“La Traviata” in abiti noir conquista l’Arena

di Alice Martini | 18 Luglio 2025

Ha affascinato e rapito il gremito pubblico La Traviata, nella sua terza rappresentazione. Un grande ritorno nel segno dell’eleganza e della ricercatezza, riproposta quest’anno in Arena al Festival Lirico, a nove anni dall’ultima rappresentazione. Lo spettacolo, a firma di Hugo De Ana, ha riportato in scena l’allestimento ideato per il centocinquantenario dell’Unità d’Italia del 2011. 

Una scenografia imponente, sui toni del nero e del grigio che, riproponendo una grande cornice centrale e due laterali, porta gli spettatori come in tante più piccole e diverse rappresentazioni, anche grazie a un sapiente lavoro di gioco di specchi, ma allo stesso tempo in dialogo tra loro. 

Come contraltare di queste tinte noir, nella scia di temi di amore e morte che permeano il legame sentimentale tra i protagonisti Violetta Valéry e Alfredo Germont, lo sfondo di una colorata Parigi di fine 1800 che ancora gode dei fasti e della ricerca del piacere della Belle Époque. Una su tutte, l’iniziale serata danzante – animata dal Ballo coordinato da Gaetano Bouy Petrosino con le coreografie di Leda Lojodice – che è anche l’occasione proprio del loro primo incontro, in cui il giovane dedica un sincero brindisi alla vita all’amata – e qui è celebre la cantata “Libiamo ne’ lieti calici” – che mostra interesse per lui, a dispetto del suo protettore e amante, il Barone Douphol.
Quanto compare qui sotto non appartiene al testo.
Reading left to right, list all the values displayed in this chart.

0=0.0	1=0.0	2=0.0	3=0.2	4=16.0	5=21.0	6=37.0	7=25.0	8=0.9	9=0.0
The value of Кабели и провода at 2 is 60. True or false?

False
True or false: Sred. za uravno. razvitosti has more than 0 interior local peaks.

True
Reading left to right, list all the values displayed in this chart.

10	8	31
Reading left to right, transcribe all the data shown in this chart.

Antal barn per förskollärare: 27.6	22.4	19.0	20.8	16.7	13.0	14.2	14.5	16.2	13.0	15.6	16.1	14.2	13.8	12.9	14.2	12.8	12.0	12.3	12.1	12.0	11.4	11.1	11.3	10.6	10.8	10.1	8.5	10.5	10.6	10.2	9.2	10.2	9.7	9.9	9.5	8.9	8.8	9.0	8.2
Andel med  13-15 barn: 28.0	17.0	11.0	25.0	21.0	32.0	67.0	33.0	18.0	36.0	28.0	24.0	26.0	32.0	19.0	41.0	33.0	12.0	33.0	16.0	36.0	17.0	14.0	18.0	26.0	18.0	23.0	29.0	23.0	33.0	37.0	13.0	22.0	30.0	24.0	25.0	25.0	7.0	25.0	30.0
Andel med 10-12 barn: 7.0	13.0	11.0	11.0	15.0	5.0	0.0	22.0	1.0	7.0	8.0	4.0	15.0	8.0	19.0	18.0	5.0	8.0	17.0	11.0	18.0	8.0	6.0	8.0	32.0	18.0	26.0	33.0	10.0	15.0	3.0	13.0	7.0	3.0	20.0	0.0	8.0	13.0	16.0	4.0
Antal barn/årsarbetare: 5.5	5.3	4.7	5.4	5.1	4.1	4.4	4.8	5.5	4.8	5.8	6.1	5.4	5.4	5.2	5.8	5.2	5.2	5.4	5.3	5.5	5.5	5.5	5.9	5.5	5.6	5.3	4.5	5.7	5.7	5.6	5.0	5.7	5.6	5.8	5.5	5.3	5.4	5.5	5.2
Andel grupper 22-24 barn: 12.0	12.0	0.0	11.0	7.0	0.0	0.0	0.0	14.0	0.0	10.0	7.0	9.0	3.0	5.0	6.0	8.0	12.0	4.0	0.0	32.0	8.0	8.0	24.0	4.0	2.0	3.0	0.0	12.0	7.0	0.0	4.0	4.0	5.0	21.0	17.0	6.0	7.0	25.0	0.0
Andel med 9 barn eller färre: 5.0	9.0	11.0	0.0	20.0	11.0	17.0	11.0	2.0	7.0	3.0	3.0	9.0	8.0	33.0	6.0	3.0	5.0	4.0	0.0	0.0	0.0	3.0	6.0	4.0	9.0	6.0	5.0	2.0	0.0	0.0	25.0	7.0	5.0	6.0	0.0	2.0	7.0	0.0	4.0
Ma anche, nel secondo atto, durante la festa a casa di Flora Bervoix, nel frastuono dei balli mascherati, in cui si consuma però la tragedia dell’allontanamento definitivo tra Alfredo e Violetta che, spinta dal padre di lui, finge di averlo ingannato e di voler ritornare ad essere una mantenuta, pur di farsi odiare e dimenticare.

Torna sui toni scuri il terzo atto che, ormai prologo della morte di Violetta, è pregno anche di simbologia, in particolare tra gli oggetti della camera di lei in cui il suo baule è al tempo stesso scrigno dei suoi desideri incompiuti, come il velo da sposa che non potrà indossare e, infine coperto da un telo bianco, anche suo letto di morte.

Tra le voci, a spiccare, pur nel suo esordio stagionale, è il baritono Luca Salsi nei panni di Giorgio Germont, padre di Alfredo, per le sue abilità vocali che ben infondono la sua iniziale autorità e preoccupazione per le sorti del figlio e della sua famiglia, e in seguito del suo pentimento e coinvolgimento nel finale, scoperto il sincero amore di Violetta per Alfredo, che non le impedisce di trovare una sfortunata e dolorosa morte. Convincono anche le giovani ma potenti voci del tenore Enea Scala (Alfredo), al suo debutto areniano in un ruolo scenico completo, in particolare nelle esibizioni in dialogo con il padre, e della soprano americano Angel Blue, anch’essa al suo debutto in Arena. 

Prossimo spettacolo sabato 19 luglio alle 21.15.